--- Material for this exercise Enclosed Below ---
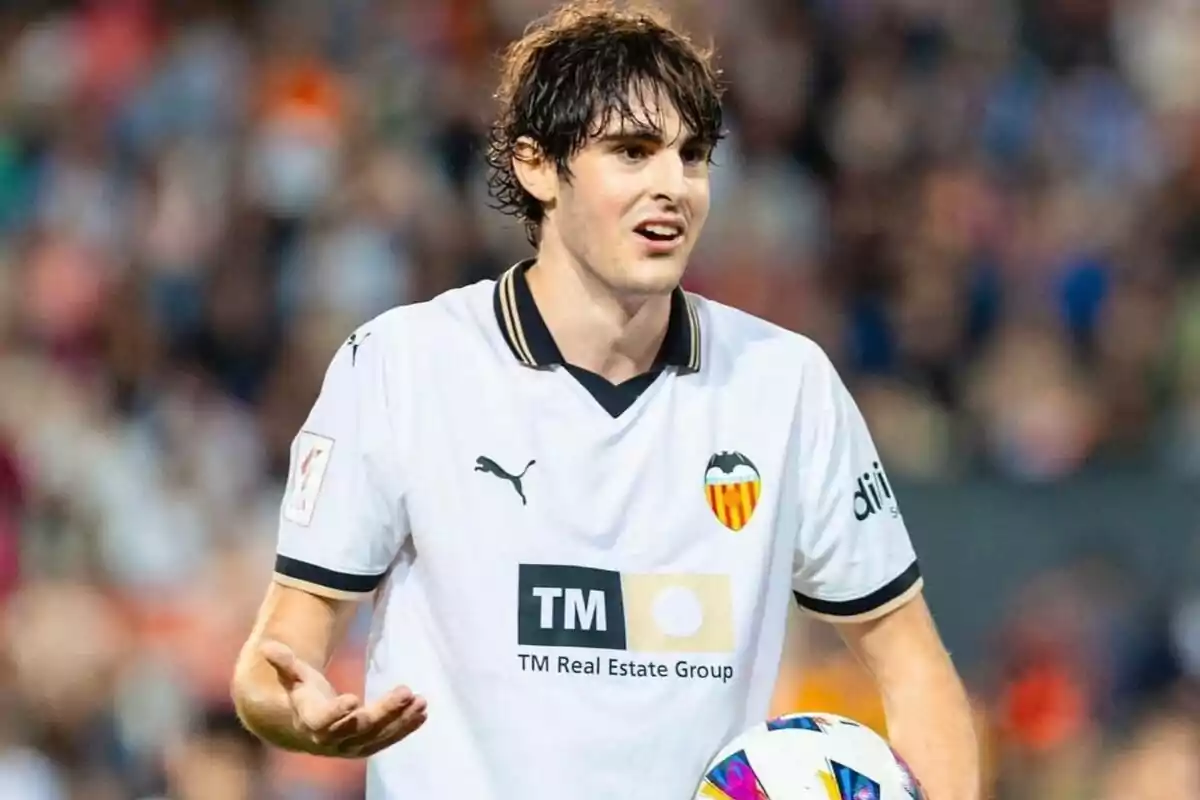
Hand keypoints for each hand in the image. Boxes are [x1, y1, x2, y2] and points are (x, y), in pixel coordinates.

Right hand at [260, 639, 427, 756]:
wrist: (302, 728)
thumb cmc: (300, 696)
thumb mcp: (292, 678)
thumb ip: (284, 663)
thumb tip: (266, 646)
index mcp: (311, 722)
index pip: (323, 721)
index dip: (336, 713)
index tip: (352, 698)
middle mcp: (332, 740)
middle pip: (360, 728)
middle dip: (384, 711)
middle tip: (405, 691)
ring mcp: (351, 746)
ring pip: (378, 736)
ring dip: (401, 720)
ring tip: (420, 701)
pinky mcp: (367, 746)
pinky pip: (388, 739)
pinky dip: (406, 727)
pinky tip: (423, 712)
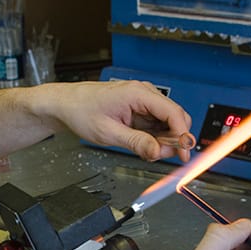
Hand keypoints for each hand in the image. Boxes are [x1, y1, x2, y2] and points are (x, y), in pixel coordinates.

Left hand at [34, 80, 193, 162]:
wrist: (66, 104)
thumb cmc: (81, 111)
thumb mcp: (108, 133)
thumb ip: (136, 142)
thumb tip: (158, 152)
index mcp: (138, 93)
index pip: (173, 113)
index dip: (183, 136)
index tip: (184, 154)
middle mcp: (144, 93)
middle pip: (176, 117)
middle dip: (174, 139)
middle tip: (161, 156)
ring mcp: (143, 100)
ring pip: (168, 122)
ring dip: (164, 140)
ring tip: (146, 151)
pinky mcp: (140, 108)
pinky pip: (157, 124)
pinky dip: (155, 137)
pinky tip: (144, 145)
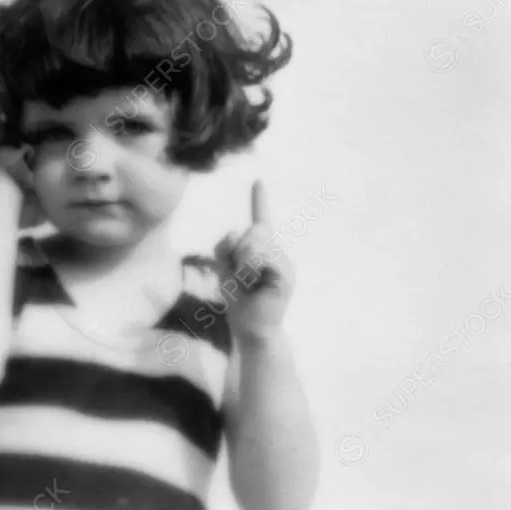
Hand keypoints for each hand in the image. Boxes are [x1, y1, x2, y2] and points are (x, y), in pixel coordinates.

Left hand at [214, 179, 293, 344]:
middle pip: (248, 231)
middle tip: (241, 277)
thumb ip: (224, 247)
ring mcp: (284, 261)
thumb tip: (240, 231)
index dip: (259, 199)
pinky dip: (251, 267)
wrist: (252, 329)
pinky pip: (263, 257)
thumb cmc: (239, 301)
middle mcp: (276, 251)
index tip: (258, 181)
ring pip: (253, 242)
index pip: (260, 219)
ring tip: (249, 283)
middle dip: (235, 253)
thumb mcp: (223, 269)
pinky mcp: (287, 275)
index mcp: (261, 249)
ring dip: (241, 263)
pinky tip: (256, 283)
--- End of Enclosed Material for this exercise ---
Work instructions - Every line of the entries that includes "middle" must be copied into the answer.

Worked solution -
middle mcp: (332, 740)
middle pip: (360, 728)
middle dip: (384, 711)
middle tip: (405, 691)
middle mcp: (144, 93)
middle pip: (176, 117)
middle dip: (174, 139)
middle tip: (161, 156)
middle pip: (248, 231)
middle tip: (241, 277)
middle mcp: (276, 251)
middle dip: (235, 253)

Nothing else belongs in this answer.